— start SUPPLIED MATERIAL —

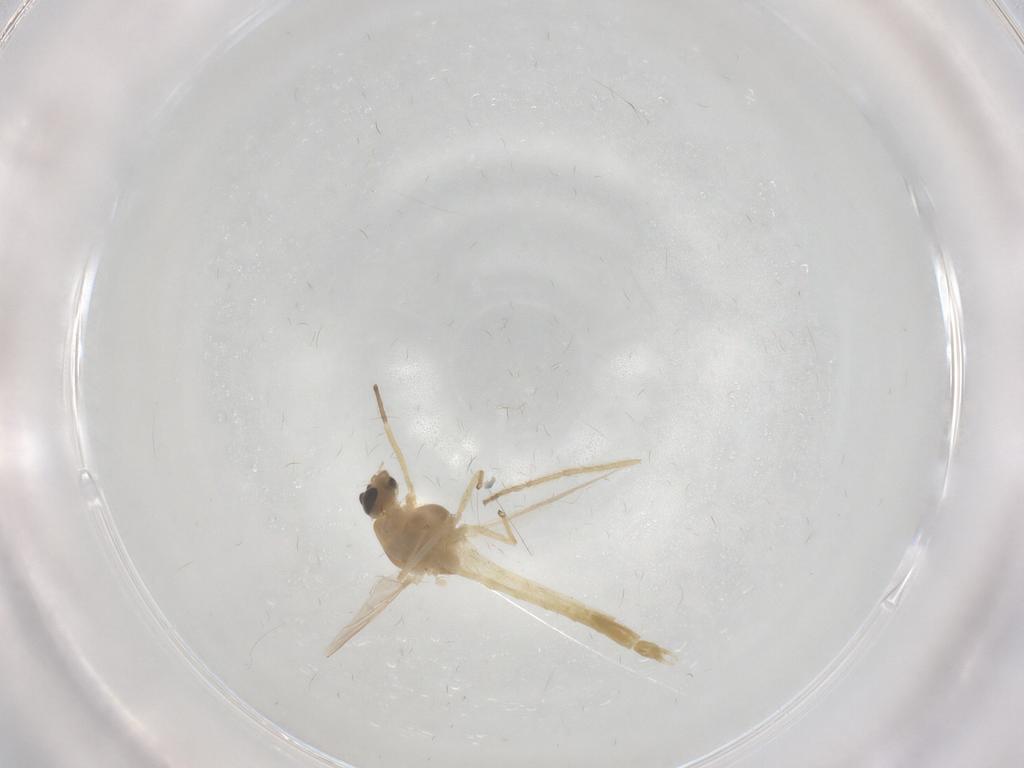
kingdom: Animalia
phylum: Arthropoda
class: Insecta
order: Diptera
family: Chironomidae
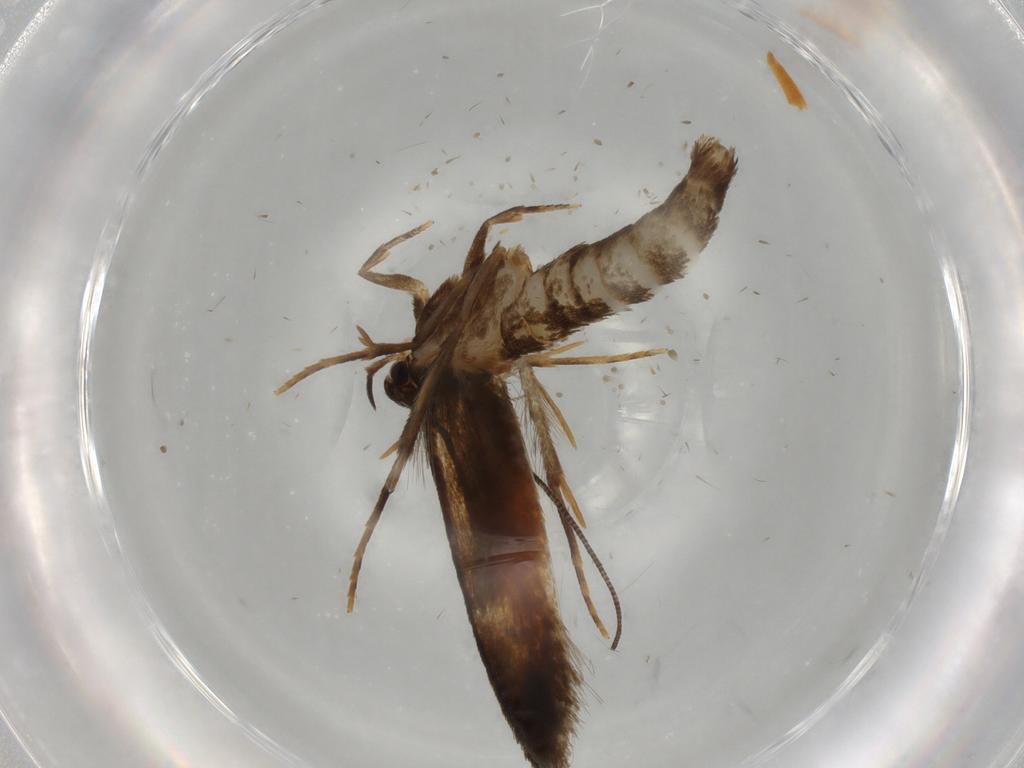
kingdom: Animalia
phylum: Arthropoda
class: Insecta
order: Lepidoptera
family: Tineidae
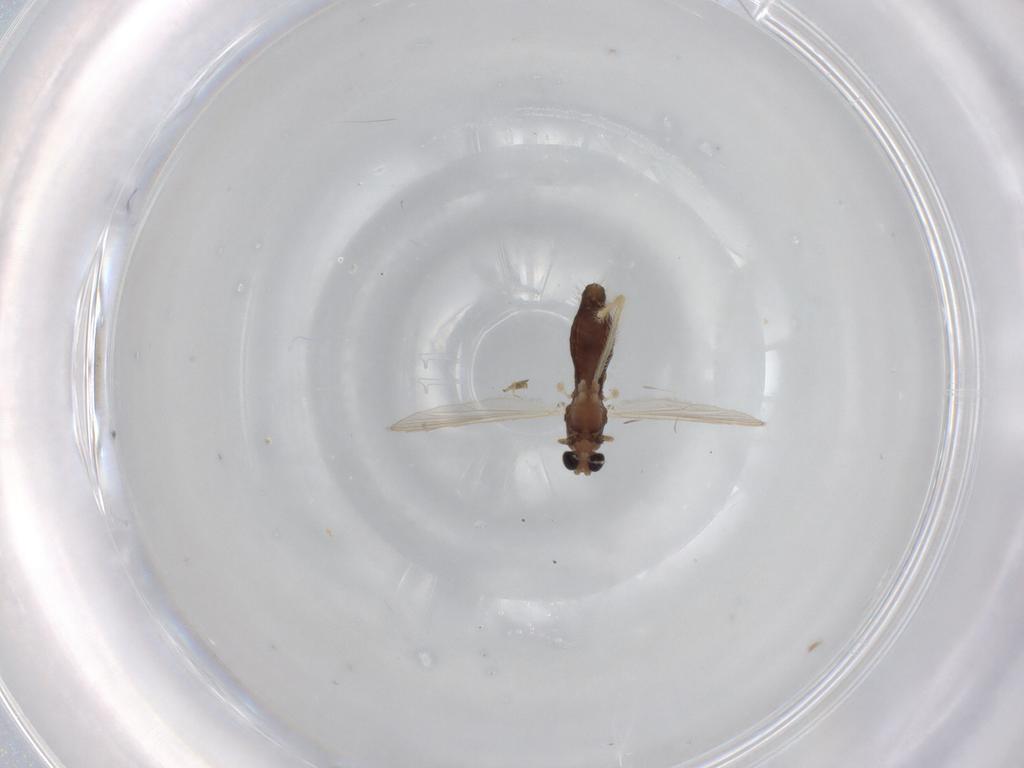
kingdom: Animalia
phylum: Arthropoda
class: Insecta
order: Diptera
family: Chironomidae
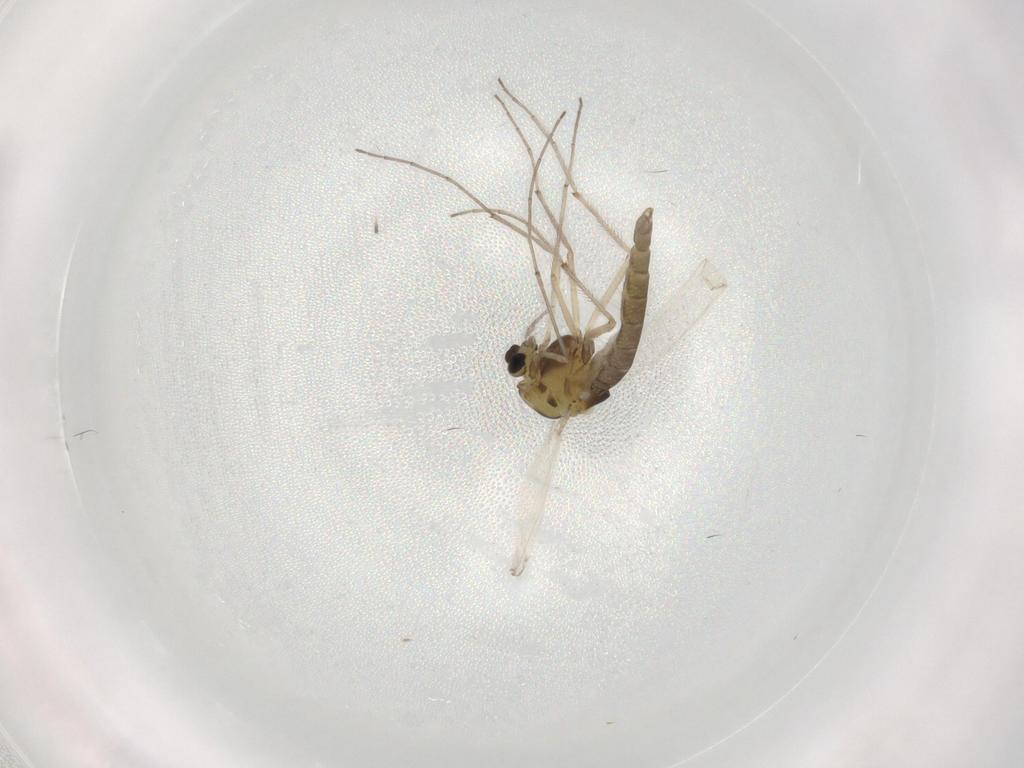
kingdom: Animalia
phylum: Arthropoda
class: Insecta
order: Diptera
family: Chironomidae
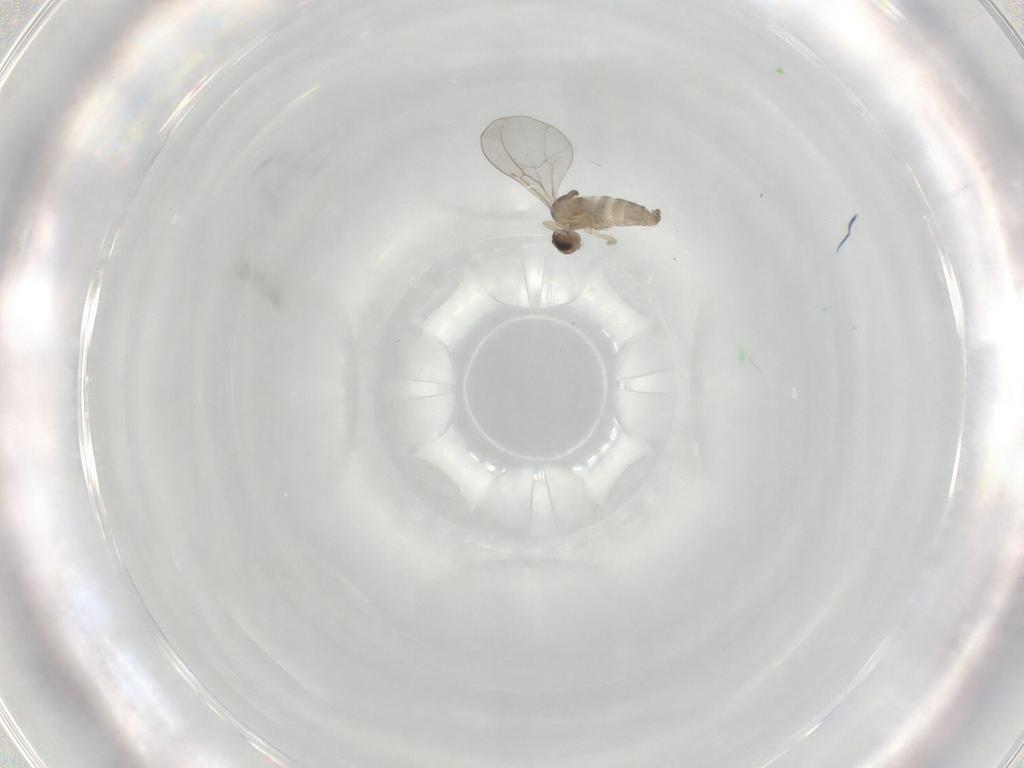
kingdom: Animalia
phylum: Arthropoda
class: Insecta
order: Diptera
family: Cecidomyiidae
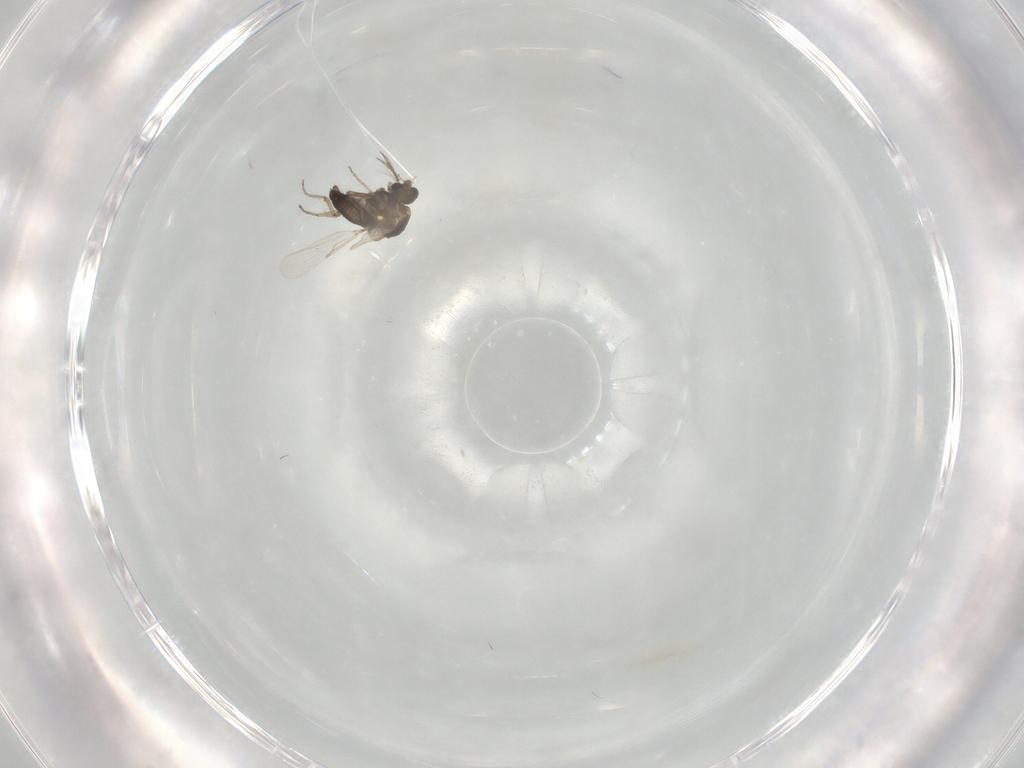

— end SUPPLIED MATERIAL —

[EXERCISE]
Please quote every line of text given for the items above, word for word, and leave the pictures out of your answer.

[SOLUTION FOR THIS TASK]
kingdom: Animalia
phylum: Arthropoda
class: Insecta
order: Diptera
family: Chironomidae
kingdom: Animalia
phylum: Arthropoda
class: Insecta
order: Lepidoptera
family: Tineidae
kingdom: Animalia
phylum: Arthropoda
class: Insecta
order: Diptera
family: Chironomidae
kingdom: Animalia
phylum: Arthropoda
class: Insecta
order: Diptera
family: Chironomidae
kingdom: Animalia
phylum: Arthropoda
class: Insecta
order: Diptera
family: Cecidomyiidae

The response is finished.